Page extract:

The React Suspense Composable Streaming Trick For Improved User Experience
I was building a React app some time ago, and I noticed I had to stare at a blank screen while data loads. That’s not just annoying, it’s a dealbreaker for keeping users engaged.
Today we are going to discuss how to use React’s Suspense to stream data and render UI components smoothly, keeping your app responsive and delightful.Let’s start with a simple example
Here’s a quick code snippet showing Suspense in action for a data-dependent component.
import { Suspense } from "react";
let cache = new Map();
export function fetchData(id) {
if (!cache.has(id)) {
const delay = Math.floor(Math.random() * 2500) + 1000;
const promise = new Promise((resolve) => setTimeout(resolve, delay));
cache.set(id, promise);
}
return cache.get(id);
}
function Page() {
return (
<div
style={{
border: "2px solid black",
borderRadius: "8px",
display: "flex",
gap: "10px",
alignItems: "center",
justifyContent: "center",
padding: "100px",
margin: "30px",
}}
>
{Array.from({ length: 16 }).map((_, i) => (
<div key={i}>
<Suspense fallback={<span>⏳</span>}>
<SlowCheckmark id={i} />
</Suspense>
</div>
))}
</div>
);
}
async function SlowCheckmark({ id }) {
await fetchData(id);
return <span>✅</span>;
}
const App = () => (
<div>
<Page />
</div>
);
export default App;
This simple example streams 16 components instances from server to the client. The fallback UI (a simple “Loading…” with a timer emoji) keeps users informed without jarring blank screens.

Actions to take:
1. Repeat the part of the React Suspense page that begins at the words "The React Suspense" and stops after "keeping users engaged.".
2. Condense the paragraph of the React Suspense page that opens with "I was building a React app" into one sentence.
The records are not needed for either task.

Data:
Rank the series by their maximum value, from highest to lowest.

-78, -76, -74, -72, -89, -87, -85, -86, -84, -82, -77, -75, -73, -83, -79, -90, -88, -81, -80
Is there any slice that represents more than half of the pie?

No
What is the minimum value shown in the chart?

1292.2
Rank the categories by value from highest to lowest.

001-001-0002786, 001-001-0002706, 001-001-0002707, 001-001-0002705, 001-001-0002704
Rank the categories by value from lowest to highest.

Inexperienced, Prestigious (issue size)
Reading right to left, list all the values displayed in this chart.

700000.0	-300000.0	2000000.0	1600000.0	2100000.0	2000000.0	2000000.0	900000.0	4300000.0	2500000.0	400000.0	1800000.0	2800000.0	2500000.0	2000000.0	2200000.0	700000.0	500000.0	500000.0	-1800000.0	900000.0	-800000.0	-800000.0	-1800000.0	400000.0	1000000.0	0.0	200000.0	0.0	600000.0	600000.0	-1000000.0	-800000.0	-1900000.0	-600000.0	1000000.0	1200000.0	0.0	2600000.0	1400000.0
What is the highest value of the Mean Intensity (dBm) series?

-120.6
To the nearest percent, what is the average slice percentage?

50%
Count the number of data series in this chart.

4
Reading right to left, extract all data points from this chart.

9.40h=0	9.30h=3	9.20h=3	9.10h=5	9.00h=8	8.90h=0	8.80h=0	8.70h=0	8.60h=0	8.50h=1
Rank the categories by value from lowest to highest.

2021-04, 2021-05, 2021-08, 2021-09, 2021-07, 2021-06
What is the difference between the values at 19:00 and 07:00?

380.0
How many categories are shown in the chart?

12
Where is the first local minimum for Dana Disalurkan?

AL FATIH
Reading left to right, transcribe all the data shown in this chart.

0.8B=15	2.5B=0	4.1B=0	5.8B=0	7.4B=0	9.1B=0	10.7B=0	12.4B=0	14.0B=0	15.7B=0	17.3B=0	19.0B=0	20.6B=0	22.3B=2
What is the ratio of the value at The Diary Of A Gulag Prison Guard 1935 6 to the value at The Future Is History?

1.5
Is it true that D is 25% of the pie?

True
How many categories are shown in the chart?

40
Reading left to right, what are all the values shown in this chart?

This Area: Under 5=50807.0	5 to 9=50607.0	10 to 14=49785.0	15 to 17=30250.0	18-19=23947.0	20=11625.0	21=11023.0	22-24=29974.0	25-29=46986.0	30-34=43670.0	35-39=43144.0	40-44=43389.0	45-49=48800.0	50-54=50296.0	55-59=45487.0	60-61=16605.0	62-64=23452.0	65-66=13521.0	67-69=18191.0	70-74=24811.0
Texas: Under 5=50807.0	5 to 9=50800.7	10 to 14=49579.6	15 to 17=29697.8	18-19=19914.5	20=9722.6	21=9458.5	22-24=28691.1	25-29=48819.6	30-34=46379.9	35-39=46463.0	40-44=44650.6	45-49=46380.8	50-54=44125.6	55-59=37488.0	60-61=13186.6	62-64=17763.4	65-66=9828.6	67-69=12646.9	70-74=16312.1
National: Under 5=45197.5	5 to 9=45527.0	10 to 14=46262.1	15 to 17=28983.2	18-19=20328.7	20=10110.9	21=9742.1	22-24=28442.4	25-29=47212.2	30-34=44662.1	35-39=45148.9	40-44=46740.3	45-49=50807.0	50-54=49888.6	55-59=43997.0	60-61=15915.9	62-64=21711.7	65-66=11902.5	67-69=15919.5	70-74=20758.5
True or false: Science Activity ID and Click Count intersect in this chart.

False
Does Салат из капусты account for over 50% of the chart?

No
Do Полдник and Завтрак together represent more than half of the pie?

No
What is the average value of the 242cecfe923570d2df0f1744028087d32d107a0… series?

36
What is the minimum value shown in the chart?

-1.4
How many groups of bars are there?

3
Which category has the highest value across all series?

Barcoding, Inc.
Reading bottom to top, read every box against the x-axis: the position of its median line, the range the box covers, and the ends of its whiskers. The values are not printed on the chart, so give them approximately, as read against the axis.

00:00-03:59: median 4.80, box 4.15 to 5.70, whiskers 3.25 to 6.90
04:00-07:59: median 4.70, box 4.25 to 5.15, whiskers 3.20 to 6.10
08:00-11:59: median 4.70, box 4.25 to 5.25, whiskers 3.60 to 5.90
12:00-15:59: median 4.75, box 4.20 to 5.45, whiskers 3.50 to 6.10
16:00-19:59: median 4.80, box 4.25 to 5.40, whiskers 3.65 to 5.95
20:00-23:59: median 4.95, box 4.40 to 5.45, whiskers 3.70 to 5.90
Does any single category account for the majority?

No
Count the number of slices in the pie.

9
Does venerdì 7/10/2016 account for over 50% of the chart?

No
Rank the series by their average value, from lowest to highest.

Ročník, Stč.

Results for each task:
1.
The React Suspense Composable Streaming Trick For Improved User Experience
I was building a React app some time ago, and I noticed I had to stare at a blank screen while data loads. That’s not just annoying, it’s a dealbreaker for keeping users engaged.

2. While building a React app, I had to stare at a blank screen during data loads, which is both annoying and a dealbreaker for user engagement.